この写真はアジア某国の首都にある凱旋門の前で撮影したもの。
どこの国かは後述するとして、なんとなくパリの凱旋門に似てませんか。
『日記 ヨーロッパ浮わ気ドライブ: 広告マンがクルマで走った1957年の欧州』の表紙に用いた写真はパリのシャルル・ド・ゴール広場に建つエトワール凱旋門(Arc de triomphe de l’Étoile)を背景にしたシトロエンと著者、水馬義輝。
時の皇帝、ナポレオンの命令によりこの凱旋門の建設が始まったのは1806年。そして30年を経て1836年に完成。
エトワールと名付けられたのは、この凱旋門を中心に12本の通りが放射状に延びていて、その形が星(étoile)が輝いているように見えるからだとか。なんと、素敵なネーミングなのでしょう。
さて、話を戻して、前出のアジアの凱旋門ですが、ここはラオスの首都ビエンチャン。
エトワールの凱旋門をモデルにして1960年代に建造されたもので、ビエンチャンではハズせない観光スポット。
この門に上ると、首都でありながら高層ビルが林立することのない、のんびりゆったり~としたビエンチャンの街を見渡すことができます。たとえると、ひと昔前の日本の県庁所在地といった風情。
なぜに、ラオスに凱旋門?と思われるでしょう。
昔、この国はフランスに統治され、フランス領インドシナ連邦を構成する1国だったからです。
(ちなみににこのインドシナ連邦の総督府がおかれたのはベトナムの首都ハノイ)
植民地となったことから、保護国フランスの文化が否応なく踏襲され、建築や料理などにおいてもフランス色が今もなお色濃いラオス。
「勝利の門」という意味のパトゥーサイを建造する話が持ち上がった時、エトワールの凱旋門を模して造ることになったのは自然のなりゆきでしょう。

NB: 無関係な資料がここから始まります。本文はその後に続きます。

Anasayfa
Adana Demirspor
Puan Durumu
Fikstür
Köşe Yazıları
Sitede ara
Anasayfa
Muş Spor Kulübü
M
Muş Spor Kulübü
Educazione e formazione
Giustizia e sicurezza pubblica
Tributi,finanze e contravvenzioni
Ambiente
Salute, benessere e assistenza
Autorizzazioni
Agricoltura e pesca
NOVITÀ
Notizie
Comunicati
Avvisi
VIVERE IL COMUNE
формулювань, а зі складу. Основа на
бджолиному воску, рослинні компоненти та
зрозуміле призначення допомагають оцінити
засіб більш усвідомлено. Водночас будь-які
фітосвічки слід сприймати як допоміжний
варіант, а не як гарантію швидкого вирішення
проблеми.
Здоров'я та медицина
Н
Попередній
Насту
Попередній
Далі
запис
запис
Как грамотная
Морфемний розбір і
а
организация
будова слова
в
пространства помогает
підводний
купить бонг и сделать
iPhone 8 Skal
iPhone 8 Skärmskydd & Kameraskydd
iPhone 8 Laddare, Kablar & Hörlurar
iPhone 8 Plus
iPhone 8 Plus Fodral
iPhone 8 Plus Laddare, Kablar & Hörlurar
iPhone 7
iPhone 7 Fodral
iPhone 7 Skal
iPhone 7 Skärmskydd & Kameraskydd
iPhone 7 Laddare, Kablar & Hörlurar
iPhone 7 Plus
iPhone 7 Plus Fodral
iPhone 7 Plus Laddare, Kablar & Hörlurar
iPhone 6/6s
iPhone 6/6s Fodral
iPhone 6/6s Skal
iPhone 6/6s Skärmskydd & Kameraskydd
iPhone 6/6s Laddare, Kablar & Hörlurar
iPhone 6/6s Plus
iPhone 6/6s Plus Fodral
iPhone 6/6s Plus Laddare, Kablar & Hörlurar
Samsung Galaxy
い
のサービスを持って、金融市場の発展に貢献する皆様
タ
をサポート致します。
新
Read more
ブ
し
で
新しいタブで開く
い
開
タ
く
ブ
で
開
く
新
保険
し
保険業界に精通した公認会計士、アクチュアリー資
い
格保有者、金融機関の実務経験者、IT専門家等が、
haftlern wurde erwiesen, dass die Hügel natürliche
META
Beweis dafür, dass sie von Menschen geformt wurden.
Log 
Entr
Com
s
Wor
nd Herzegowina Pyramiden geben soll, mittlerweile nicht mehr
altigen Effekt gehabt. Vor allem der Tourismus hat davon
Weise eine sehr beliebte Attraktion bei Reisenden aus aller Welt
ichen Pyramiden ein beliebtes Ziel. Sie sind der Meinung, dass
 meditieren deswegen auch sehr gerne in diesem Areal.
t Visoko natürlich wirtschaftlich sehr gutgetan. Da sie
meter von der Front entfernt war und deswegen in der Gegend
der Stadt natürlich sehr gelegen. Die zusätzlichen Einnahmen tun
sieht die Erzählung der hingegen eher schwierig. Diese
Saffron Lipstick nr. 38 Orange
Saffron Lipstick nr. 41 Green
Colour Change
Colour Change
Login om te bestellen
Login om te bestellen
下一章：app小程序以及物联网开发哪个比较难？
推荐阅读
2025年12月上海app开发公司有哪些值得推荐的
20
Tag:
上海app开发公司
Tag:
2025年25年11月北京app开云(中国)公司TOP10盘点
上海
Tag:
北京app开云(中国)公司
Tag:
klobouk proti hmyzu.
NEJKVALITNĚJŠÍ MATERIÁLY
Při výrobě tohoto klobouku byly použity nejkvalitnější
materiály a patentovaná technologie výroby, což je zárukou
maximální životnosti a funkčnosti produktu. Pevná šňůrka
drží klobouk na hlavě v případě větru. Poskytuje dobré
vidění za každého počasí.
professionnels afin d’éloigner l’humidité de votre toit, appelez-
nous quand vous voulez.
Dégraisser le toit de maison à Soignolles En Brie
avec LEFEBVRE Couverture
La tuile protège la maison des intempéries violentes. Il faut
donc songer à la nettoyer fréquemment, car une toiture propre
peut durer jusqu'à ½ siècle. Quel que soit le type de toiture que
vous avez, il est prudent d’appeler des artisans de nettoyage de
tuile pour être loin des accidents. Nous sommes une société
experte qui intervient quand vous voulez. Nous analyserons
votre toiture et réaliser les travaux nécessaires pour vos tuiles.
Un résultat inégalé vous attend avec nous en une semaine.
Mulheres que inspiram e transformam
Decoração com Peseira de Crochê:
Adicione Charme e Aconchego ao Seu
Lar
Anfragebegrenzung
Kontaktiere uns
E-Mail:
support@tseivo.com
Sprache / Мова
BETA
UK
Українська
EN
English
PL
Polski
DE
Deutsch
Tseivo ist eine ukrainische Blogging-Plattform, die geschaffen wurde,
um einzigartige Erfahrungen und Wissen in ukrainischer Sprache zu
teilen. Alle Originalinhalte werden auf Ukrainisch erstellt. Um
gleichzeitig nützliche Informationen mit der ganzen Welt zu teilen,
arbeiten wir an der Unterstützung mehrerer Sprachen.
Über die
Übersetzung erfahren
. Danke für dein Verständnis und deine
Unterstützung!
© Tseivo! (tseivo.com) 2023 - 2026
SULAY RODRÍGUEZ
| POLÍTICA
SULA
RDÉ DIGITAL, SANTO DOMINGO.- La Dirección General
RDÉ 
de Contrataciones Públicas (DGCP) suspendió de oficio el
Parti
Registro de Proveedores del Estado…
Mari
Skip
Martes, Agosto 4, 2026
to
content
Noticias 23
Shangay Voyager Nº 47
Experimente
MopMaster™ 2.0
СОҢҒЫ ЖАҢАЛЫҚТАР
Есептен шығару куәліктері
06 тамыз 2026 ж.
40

またこの街で食すフランス料理も、かなりレベル高っ!であることも特筆もの。
料理もさることながら、コーヒー、バゲットやクロワッサンなどもかなり美味。こういうものはツーリストご用達か?と思いきや、ランチタイムで入ったフレンチレストランでは、現地の会社員と思われるラオス人たちでいっぱいでした。
さて、パトゥーサイの内部に近づいてみましょう。
バイクぎっしり! 観光名所を背景に記念写真を撮影するカメラマンやおみやげ屋さんの愛車でしょーかね。
そして天井画。こういうところには、たいてい宗教色の強い絵柄が描かれているものです。ここにはヨーロッパの巻き毛クルクルの天使ではなく、アジアの天使の皆さんが。
外観はフランスを模して。けれど、内側はアジア色が濃厚な凱旋門。
自国の文化にフランスのエッセンスが混在することを余儀なくされたラオスならではの東と西が融合した美点をそなえる建造物は、ある時代を具象化した置き土産であり、観光遺産になるはず。